# [Task brief]
Everything from the line with "Rédigez un commentaire..." to the last line of the material below is what to reproduce, exactly and with no other lines.

[[ Supplied material open ]]

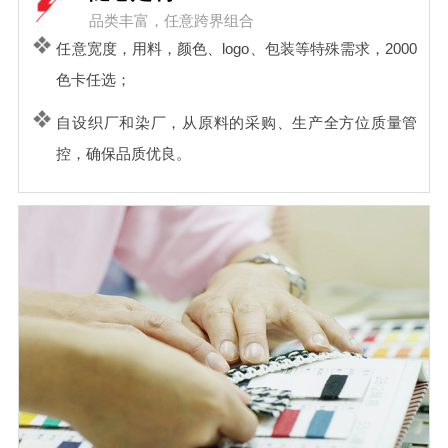
品类丰富，任意跨界组合
任意宽度，用料，颜色、logo、包装等特殊需求，2000
色卡任选；
自设织厂和染厂，从原料的采购、生产全方位质量管
控，确保品质优良。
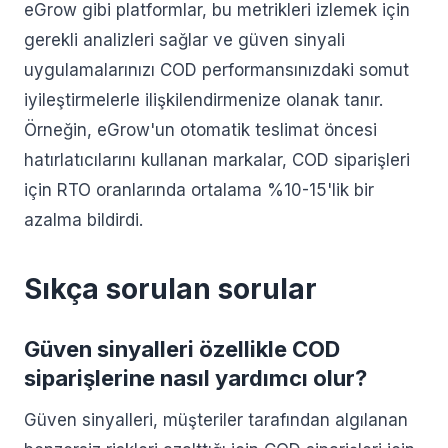
eGrow gibi platformlar, bu metrikleri izlemek için
gerekli analizleri sağlar ve güven sinyali
uygulamalarınızı COD performansınızdaki somut
iyileştirmelerle ilişkilendirmenize olanak tanır.
Örneğin, eGrow'un otomatik teslimat öncesi
hatırlatıcılarını kullanan markalar, COD siparişleri
için RTO oranlarında ortalama %10-15'lik bir
azalma bildirdi.
Sıkça sorulan sorular
Güven sinyalleri özellikle COD
siparişlerine nasıl yardımcı olur?
Güven sinyalleri, müşteriler tarafından algılanan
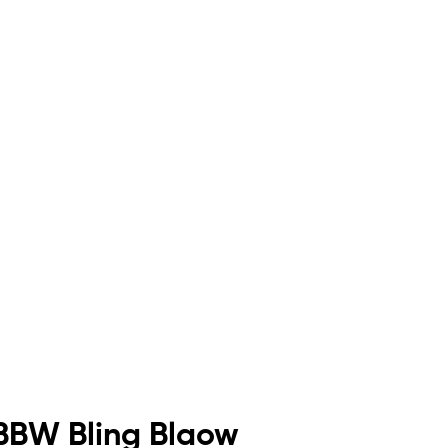
BBW Bling Blaow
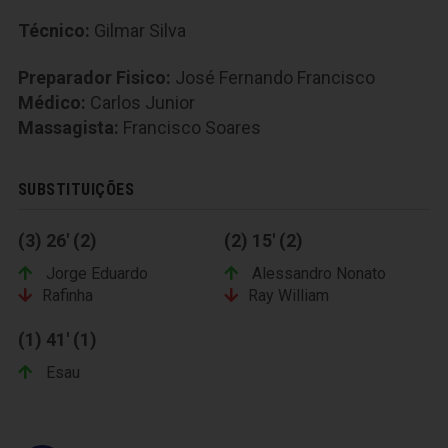
Técnico:
Gilmar Silva
Preparador Fisico:
José Fernando Francisco
Médico:
Carlos Junior
Massagista:
Francisco Soares
SUBSTITUIÇÕES
(3) 26' (2)
(2) 15' (2)
Jorge Eduardo
Alessandro Nonato
Rafinha
Ray William
(1) 41' (1)
Esau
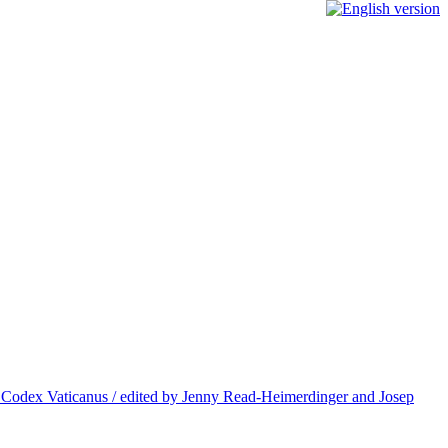
 Codex Vaticanus / edited by Jenny Read-Heimerdinger and Josep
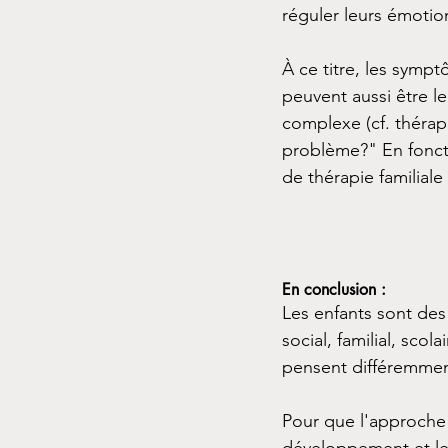
réguler leurs émoti
À ce titre, les sympt
peuvent aussi être l
complexe (cf. thérapi
problème?" En foncti
de thérapie familiale
En conclusion :
Les enfants sont des
social, familial, scol
pensent différemment
Pour que l'approche 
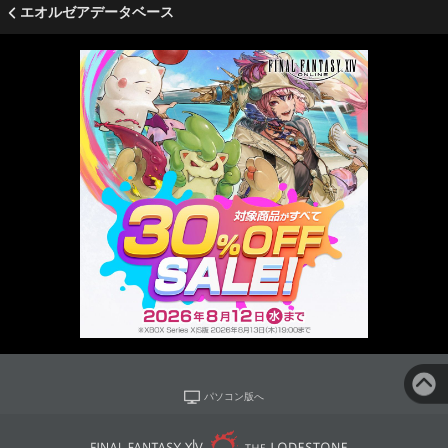
エオルゼアデータベース
パソコン版へ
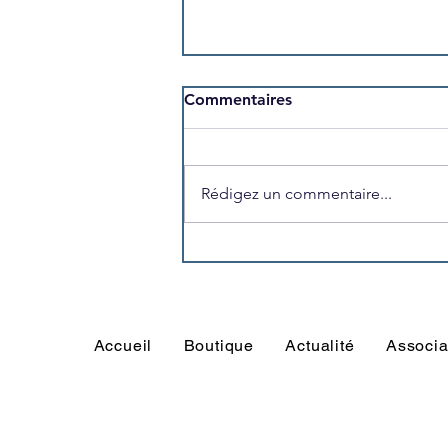
Commentaires
Rédigez un commentaire...
Commande du nouveau
maillot saison 2025/2026
Accueil
Boutique
Actualité
Associa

[[ Supplied material closed ]]

# [Task result]
Rédigez un commentaire...
Commande du nouveau
maillot saison 2025/2026
Accueil
Boutique
Actualité
Associa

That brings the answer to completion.